Step 5: Prioritize Feedback
Categorize each comment:
- High: Must fix before merge (security, correctness, data integrity)
- Medium: Should address (clarity, robustness, maintainability)
- Low: Nice to have (style, organization, minor optimizations)
Step 6: Write Review
Use the review template from assets/review-template.md and populate all sections:
- What These Changes Do (3-5 bullets)
- Assumptions (as many bullets as needed, keep short)
- High Priority (only critical issues)
- Medium Priority (questions and concerns)
- Low Priority (suggestions for future)
Step 7: Save Review Document
If JIRA ticket found:
- Save to
jira/{category}/{ticket-id}/code-review-{YYYY-MM-DD}.md - Use today's date for the filename
If no JIRA ticket:
- Present review inline in the conversation
Review Principles
DO Focus On
✅ Understanding code intent and flow
✅ Asking questions about ambiguity
✅ Identifying security and correctness issues
✅ Flagging unclear data flow
✅ Noting missing error handling
✅ Highlighting assumptions that need validation
DON'T Focus On
❌ Nitpicking style preferences
❌ Subjective code organization debates
❌ Minor naming suggestions
❌ Formatting (linters handle this)
❌ Personal preference for syntax
❌ Extensive refactoring suggestions (unless critical)
Question Framing
Always frame feedback as questions or observations, not commands:
Good:
- "What happens if the API returns null here?"
- "Should we validate userId before passing to the database?"
- "Is there a reason we're not handling the rejected promise?"
Avoid:
- "You need to add validation here."
- "This should use async/await instead."
- "Change this to use map() instead of forEach()."
Word Count Guidelines
Keep reviews concise:
- What These Changes Do: 1-2 sentences per bullet
- Assumptions: 1 sentence per bullet
- Comments: 50-150 words each (strictly enforced)
Short, focused reviews are more actionable than lengthy critiques.
Resources
assets/review-template.md
Pre-formatted template for consistent review structure. Copy and populate all sections.

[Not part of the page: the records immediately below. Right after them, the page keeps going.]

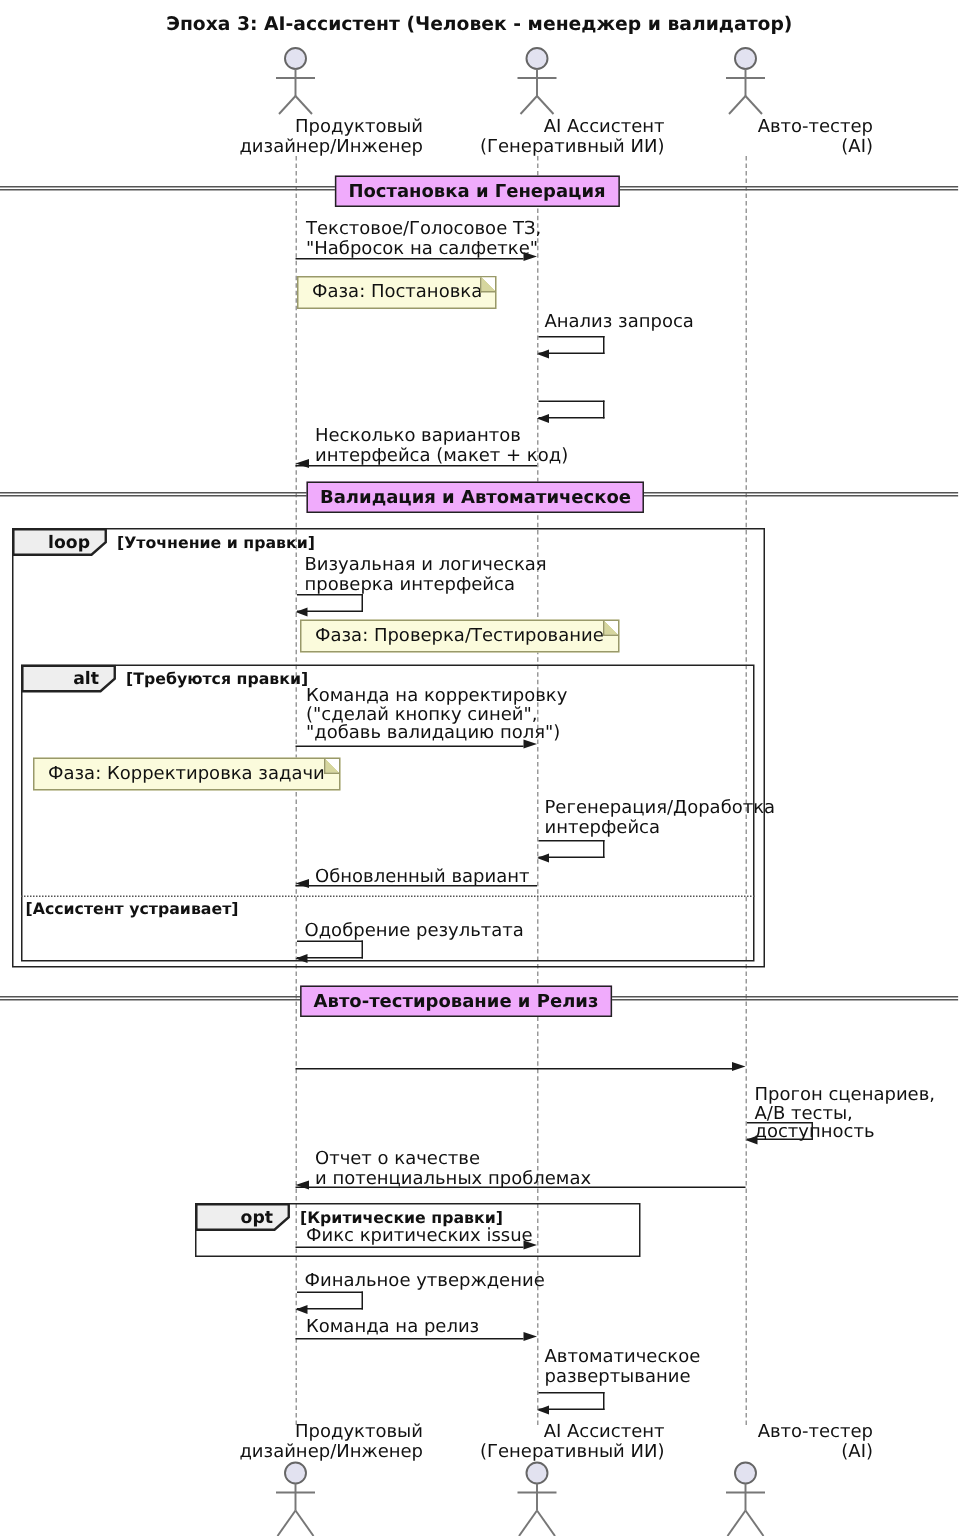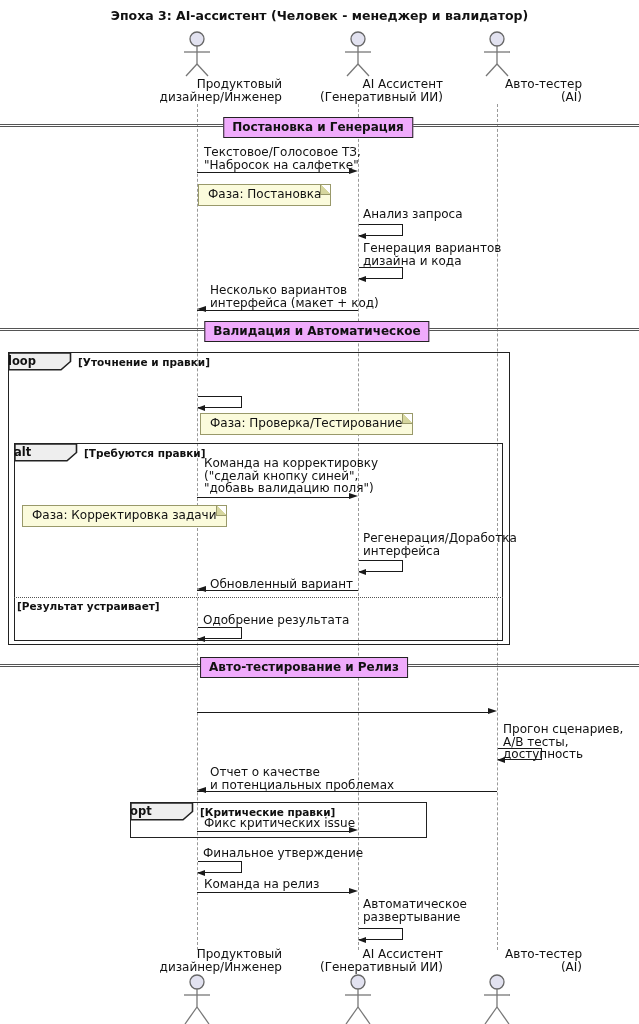--- a/index.html
+++ b/index.html
@@ -6,21 +6,21 @@
   *{box-sizing:border-box;font-family:"DejaVu Sans",sans-serif;}
   .canvas{position:relative;width:639px;height:1024px;background:#ffffff;overflow:hidden;color:#111;}
   .title{position:absolute;left:0;top:8px;width:639px;text-align:center;font-size:12.5px;font-weight:bold;}
   .lifeline{position:absolute;width:0;border-left:1px dashed #999;}
   .actor-label{position:absolute;width:170px;text-align:right;font-size:12px;line-height:13px;}
   .actor-label span{display:block;}
   .divlines{position:absolute;left:0;width:639px;height:3px;border-top:1.4px solid #555;border-bottom:1.4px solid #555;}
   .divlabel{position:absolute;transform:translateX(-50%);background:#f0abfc;border:1.6px solid #222;padding:2px 8px 3px;font-size:12px;font-weight:bold;white-space:nowrap;}
   .frame{position:absolute;border:1.7px solid #222;}
   .tab{position:absolute;}
-  .tab-text{position:absolute;width:52px;text-align:left;font-size:11.5px;font-weight:bold;line-height:13px;}
+  .tab-text{position:absolute;width:52px;text-align:right;font-size:11.5px;font-weight:bold;line-height:13px;}
   .guard{position:absolute;font-size:10.5px;font-weight:bold;line-height:12px;white-space:nowrap;}
   .else-line{position:absolute;border-top:1px dotted #555;height:0;}
   .note{position:absolute;background:#FBFBDC;border:1px solid #99996a;padding:3px 9px 4px;font-size:12px;line-height:13px;white-space:nowrap;}
   .note::after{content:"";position:absolute;top:0;right:0;width:9px;height:9px;
     background:linear-gradient(225deg,#ffffff 49%,#d6d69e 50%);border-left:1px solid #99996a;border-bottom:1px solid #99996a;}
   .lbl{position:absolute;font-size:12px;line-height:12.5px;white-space:pre-line;}
   .ln{position:absolute;height:0;border-top:1.2px solid #1a1a1a;}
   .ar{position:absolute;width:0;height:0;border-top:3.5px solid transparent;border-bottom:3.5px solid transparent;}
   .ar.r{border-left:9px solid #1a1a1a;}
   .ar.l{border-right:9px solid #1a1a1a;}
@@ -88,50 +88,50 @@
   <span class="tab-text" style="left:8px;top:355px">loop</span>
   <div class="guard" style="left:78px;top:356px">[Уточнение и правки]</div>
 
   <div class="frame" style="left:14px;top:443px;width:489px;height:198px;border-width:1.5px"></div>
   <svg class="tab" style="left:14px;top:443px" width="64" height="19" viewBox="0 0 64 19">
     <path d="M0.9,0.9 H62.5 V9.5 L53,17.8 H0.9 Z" fill="#EEEEEE" stroke="#222" stroke-width="1.6"></path>
   </svg>
   <span class="tab-text" style="left:14px;top:446px">alt</span>
   <div class="guard" style="left:84px;top:447px">[Требуются правки]</div>
   <div class="else-line" style="left:14px;top:597px;width:489px"></div>
-  <div class="guard" style="left:17px;top:600px">[Результат устраивает]</div>
+  <div class="guard" style="left:17px;top:600px">[Ассистент устраивает]</div>
 
   <div class="frame" style="left:130px;top:802px;width:297px;height:36px"></div>
   <svg class="tab" style="left:130px;top:802px" width="64" height="19" viewBox="0 0 64 19">
     <path d="M0.9,0.9 H62.5 V9.5 L53,17.8 H0.9 Z" fill="#EEEEEE" stroke="#222" stroke-width="1.6"></path>
   </svg>
   <span class="tab-text" style="left:130px;top:805px">opt</span>
   <div class="guard" style="left:200px;top:806px">[Критические правки]</div>
 
   <div class="note" style="left:198px;top:184px">Фаза: Постановка</div>
   <div class="note" style="left:200px;top:413px">Фаза: Проверка/Тестирование</div>
   <div class="note" style="left:22px;top:505px">Фаза: Корректировка задачи</div>
 
   <div class="lbl" style="left:204px;top:146px">Текстовое/Голосовое ТЗ,
 "Набросок на салфетке"</div>
   <div class="ln" style="left:197px;top:172px;width:152px"></div>
   <div class="ar r" style="left:349px;top:168px"></div>
 
   <div class="lbl" style="left:363px;top:208px">Анализ запроса</div>
   <div class="self" style="left:359px;top:224px"></div>
 
-  <div class="lbl" style="left:363px;top:242px">Генерация вариантов
-дизайна и кода</div>
   <div class="self" style="left:359px;top:267px"></div>
 
   <div class="lbl" style="left:210px;top:284px">Несколько вариантов
 интерфейса (макет + код)</div>
   <div class="ln" style="left:197px;top:310px;width:161px"></div>
   <div class="ar l" style="left:197px;top:306px"></div>
 
+  <div class="lbl" style="left:203px;top:370px">Визуальная и логическая
+проверка интерфейса</div>
   <div class="self" style="left:198px;top:396px"></div>
 
   <div class="lbl" style="left:204px;top:457px">Команда на корректировку
 ("сделай кнопку синей",
 "добавь валидацию поля")</div>
   <div class="ln" style="left:197px;top:497px;width:152px"></div>
   <div class="ar r" style="left:349px;top:493px"></div>
 
   <div class="lbl" style="left:363px;top:532px">Регенерация/Доработка
 интерфейса</div>

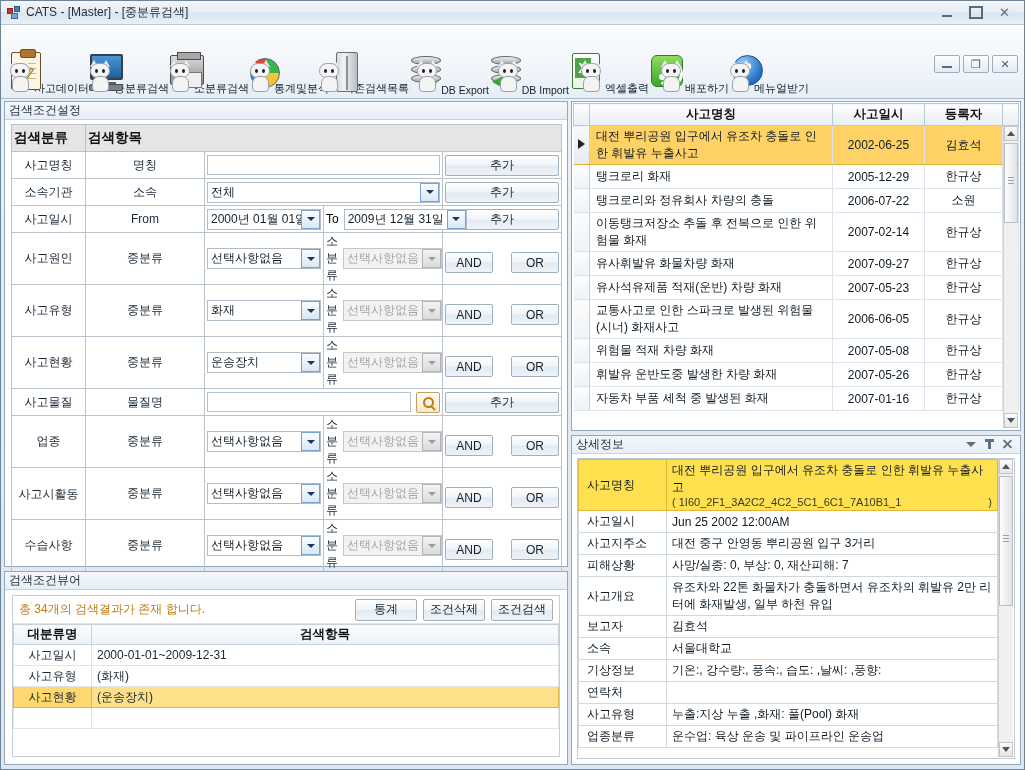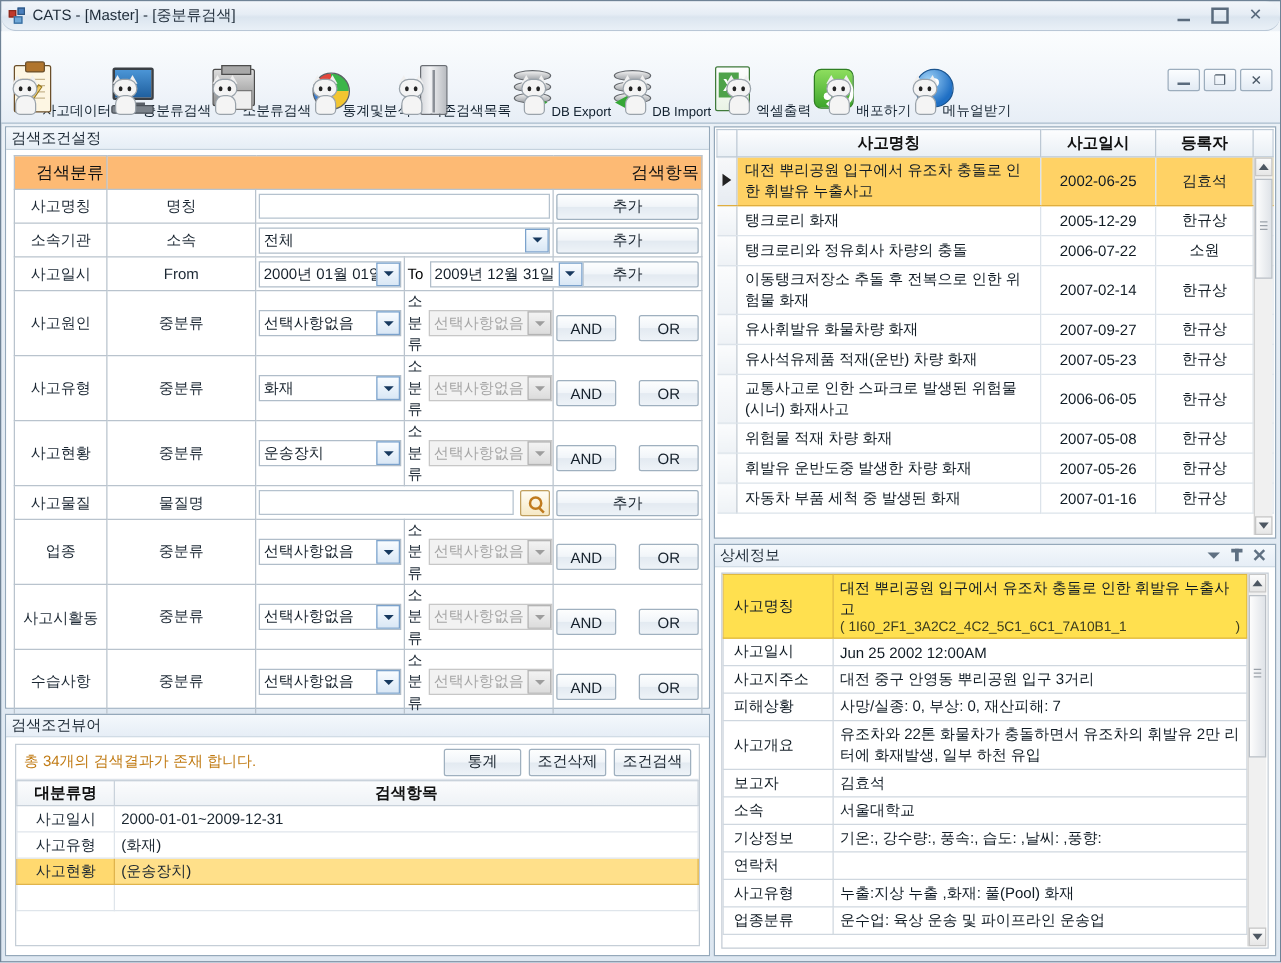--- a/index.html
+++ b/index.html
@@ -17,21 +17,20 @@
     border: 1px solid #6f8396;
     overflow: hidden;
   }
   
   .titlebar {
     height: 24px;
     background: linear-gradient(180deg,#f2f6fa 0%, #e6edf5 45%, #dbe5ef 55%, #e9f0f7 100%);
     border-bottom: 1px solid #b9c7d6;
     display: flex; align-items: center;
     padding: 0 2px 0 6px;
-    border-radius: 12px;
   }
   .app-icon {
     width: 14px; height: 14px; position: relative; margin-right: 5px; flex: 0 0 auto;
   }
   .app-icon i {
     position: absolute; display: block;
   }
   .app-icon i:nth-child(1){ left:0; top:2px; width:6px;height:6px;background:#c0392b;border:1px solid #8a2a1e;}
   .app-icon i:nth-child(2){ left:7px; top:0px; width:6px;height:6px;background:#4a7fbd;border:1px solid #2f5884;}
   .app-icon i:nth-child(3){ left:4px; top:7px; width:7px;height:6px;background:#6fa8d8;border:1px solid #3a6d9e;}
@@ -132,21 +131,21 @@
   .hi-pin::before{content:"";position:absolute;left:4px;top:0;width:3px;height:10px;background:#5f7082;}
   .hi-pin::after{content:"";position:absolute;left:1px;top:0;width:9px;height:3px;background:#5f7082;}
   .hi-close::before,.hi-close::after{content:"";position:absolute;left:0;top:4px;width:11px;height:2px;background:#5f7082;}
   .hi-close::before{transform:rotate(45deg);} .hi-close::after{transform:rotate(-45deg);}
 
   
   #criteria-panel { height: 466px; position:relative; }
   .crit-body{ position:absolute; left:0;right:0;top:18px;bottom:0; background:#fff; padding:4px 5px 4px 6px;}
   table.crit { width:100%; border-collapse:collapse; table-layout:fixed; }
   table.crit td { border:1px solid #b9c3cd; padding:0 2px; height:27px; vertical-align:middle;}
-  .c-head td{ height:26px; background:#fdba74; font-weight:normal; font-size:13.5px; text-align:right; color:#111;}
+  .c-head td{ height:26px; background:#e5e5e5; font-weight:bold; font-size:13.5px; text-align:left; color:#111;}
   .c-cat { width:74px; text-align:center; color:#1b2733; font-size:12px; }
   .c-sub { width:56px; text-align:center; color:#1b2733; font-size:12px; }
   .c-lbl2{ width:48px; text-align:center; color:#1b2733; font-size:12px;}
   .two-line{line-height:12px;}
 
   input.txt{
     width:100%; height:20px; border:1px solid #b5c2ce; background:#fff;
     font-family:"Liberation Sans",sans-serif; font-size:12px; padding:0 3px; color:#111;
   }
   .combo{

references/review-guidelines.md
Expanded guidance on identifying different priority levels and framing effective review questions.
Example Review
What These Changes Do:
- Adds real-time WebSocket connection management for live screen updates
- Introduces connection pooling to handle up to 1000 concurrent sessions
- Implements automatic reconnection logic with exponential backoff
Assumptions:
- Redis is available and configured for session storage
- Frontend implements WebSocket protocol correctly
- Network latency is acceptable for real-time requirements
High Priority:
- Memory leak risk: WebSocket connections appear to be held indefinitely without cleanup when clients disconnect unexpectedly. Should we implement a timeout or heartbeat mechanism?
Medium Priority:
- Error handling: What happens when Redis connection fails mid-session? The code doesn't appear to handle this case, which could leave clients in an inconsistent state.
- Type safety: The
messageparameter inhandleIncomingMessage()is typed asany. Can we define a discriminated union for the expected message types?
Low Priority:
- Consider extracting the reconnection logic into a separate utility function for reusability across other real-time features.